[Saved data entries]
------------------------------
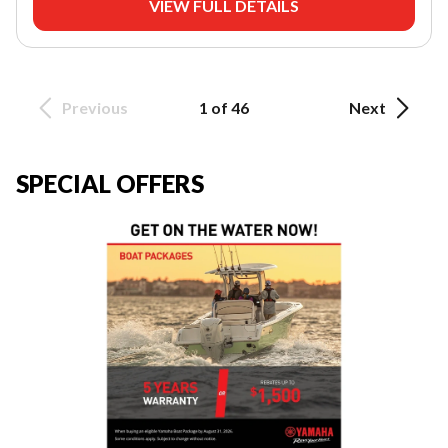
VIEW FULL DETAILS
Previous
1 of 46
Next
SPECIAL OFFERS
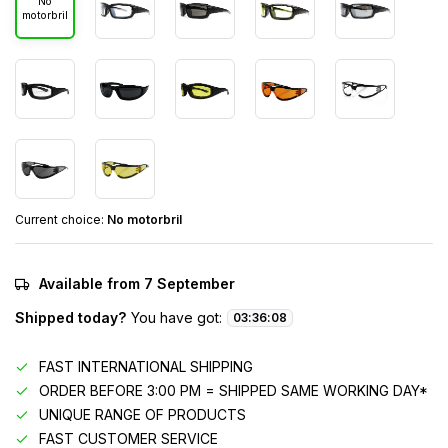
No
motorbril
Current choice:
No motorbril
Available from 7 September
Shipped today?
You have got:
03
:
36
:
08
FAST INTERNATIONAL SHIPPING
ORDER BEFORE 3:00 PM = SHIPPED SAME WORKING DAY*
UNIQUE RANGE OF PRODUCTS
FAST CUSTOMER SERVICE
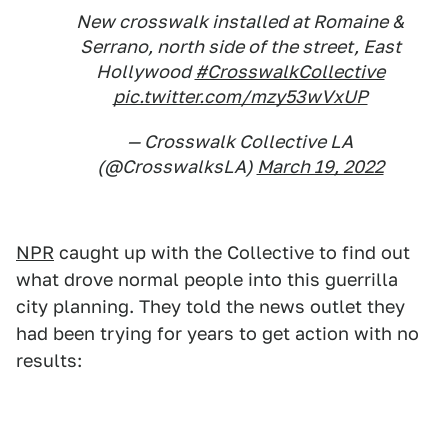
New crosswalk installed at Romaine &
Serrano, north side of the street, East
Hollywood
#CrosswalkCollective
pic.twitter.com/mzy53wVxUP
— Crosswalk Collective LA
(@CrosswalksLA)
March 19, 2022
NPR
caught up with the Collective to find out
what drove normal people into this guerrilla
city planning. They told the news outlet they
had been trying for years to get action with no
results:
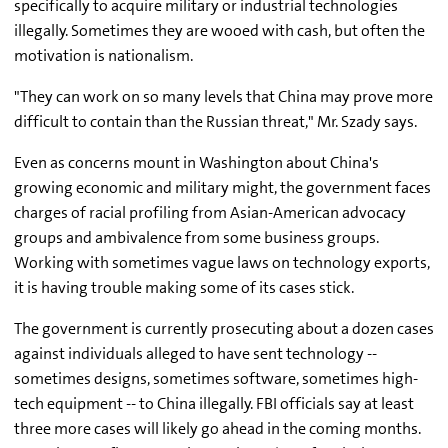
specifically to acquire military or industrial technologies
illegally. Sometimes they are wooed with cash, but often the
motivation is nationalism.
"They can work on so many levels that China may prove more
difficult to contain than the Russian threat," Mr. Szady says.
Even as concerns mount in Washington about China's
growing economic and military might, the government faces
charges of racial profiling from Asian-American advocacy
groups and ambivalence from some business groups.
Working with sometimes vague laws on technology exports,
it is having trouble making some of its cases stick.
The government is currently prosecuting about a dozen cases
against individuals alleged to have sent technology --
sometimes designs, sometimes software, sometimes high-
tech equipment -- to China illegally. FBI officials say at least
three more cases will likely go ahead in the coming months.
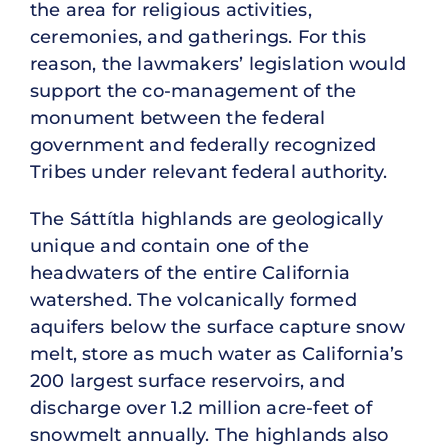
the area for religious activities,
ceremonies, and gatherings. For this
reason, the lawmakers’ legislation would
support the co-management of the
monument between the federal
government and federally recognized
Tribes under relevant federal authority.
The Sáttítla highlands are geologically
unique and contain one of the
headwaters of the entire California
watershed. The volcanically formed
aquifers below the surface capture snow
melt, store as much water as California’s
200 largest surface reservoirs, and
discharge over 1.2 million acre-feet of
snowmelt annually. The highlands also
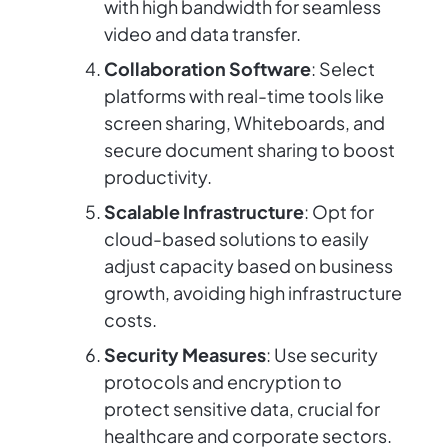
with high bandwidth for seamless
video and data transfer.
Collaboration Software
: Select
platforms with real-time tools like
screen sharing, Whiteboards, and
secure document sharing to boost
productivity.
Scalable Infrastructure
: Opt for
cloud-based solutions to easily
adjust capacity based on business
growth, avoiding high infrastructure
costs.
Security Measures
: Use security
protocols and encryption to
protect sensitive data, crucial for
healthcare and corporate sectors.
------------------------------
Description of the task – Exactly the lines from the one containing "ceremonies, and gatherings. For this" to the final line of the entries are wanted; please write them out, both ends included, but not the pictures.

Answer space –
ceremonies, and gatherings. For this
reason, the lawmakers’ legislation would
support the co-management of the
monument between the federal
government and federally recognized
Tribes under relevant federal authority.
The Sáttítla highlands are geologically
unique and contain one of the
headwaters of the entire California
watershed. The volcanically formed
aquifers below the surface capture snow
melt, store as much water as California’s
200 largest surface reservoirs, and
discharge over 1.2 million acre-feet of
snowmelt annually. The highlands also
with high bandwidth for seamless
video and data transfer.
Collaboration Software
: Select
platforms with real-time tools like
screen sharing, Whiteboards, and
secure document sharing to boost
productivity.
Scalable Infrastructure
: Opt for
cloud-based solutions to easily
adjust capacity based on business
growth, avoiding high infrastructure
costs.
Security Measures
: Use security
protocols and encryption to
protect sensitive data, crucial for
healthcare and corporate sectors.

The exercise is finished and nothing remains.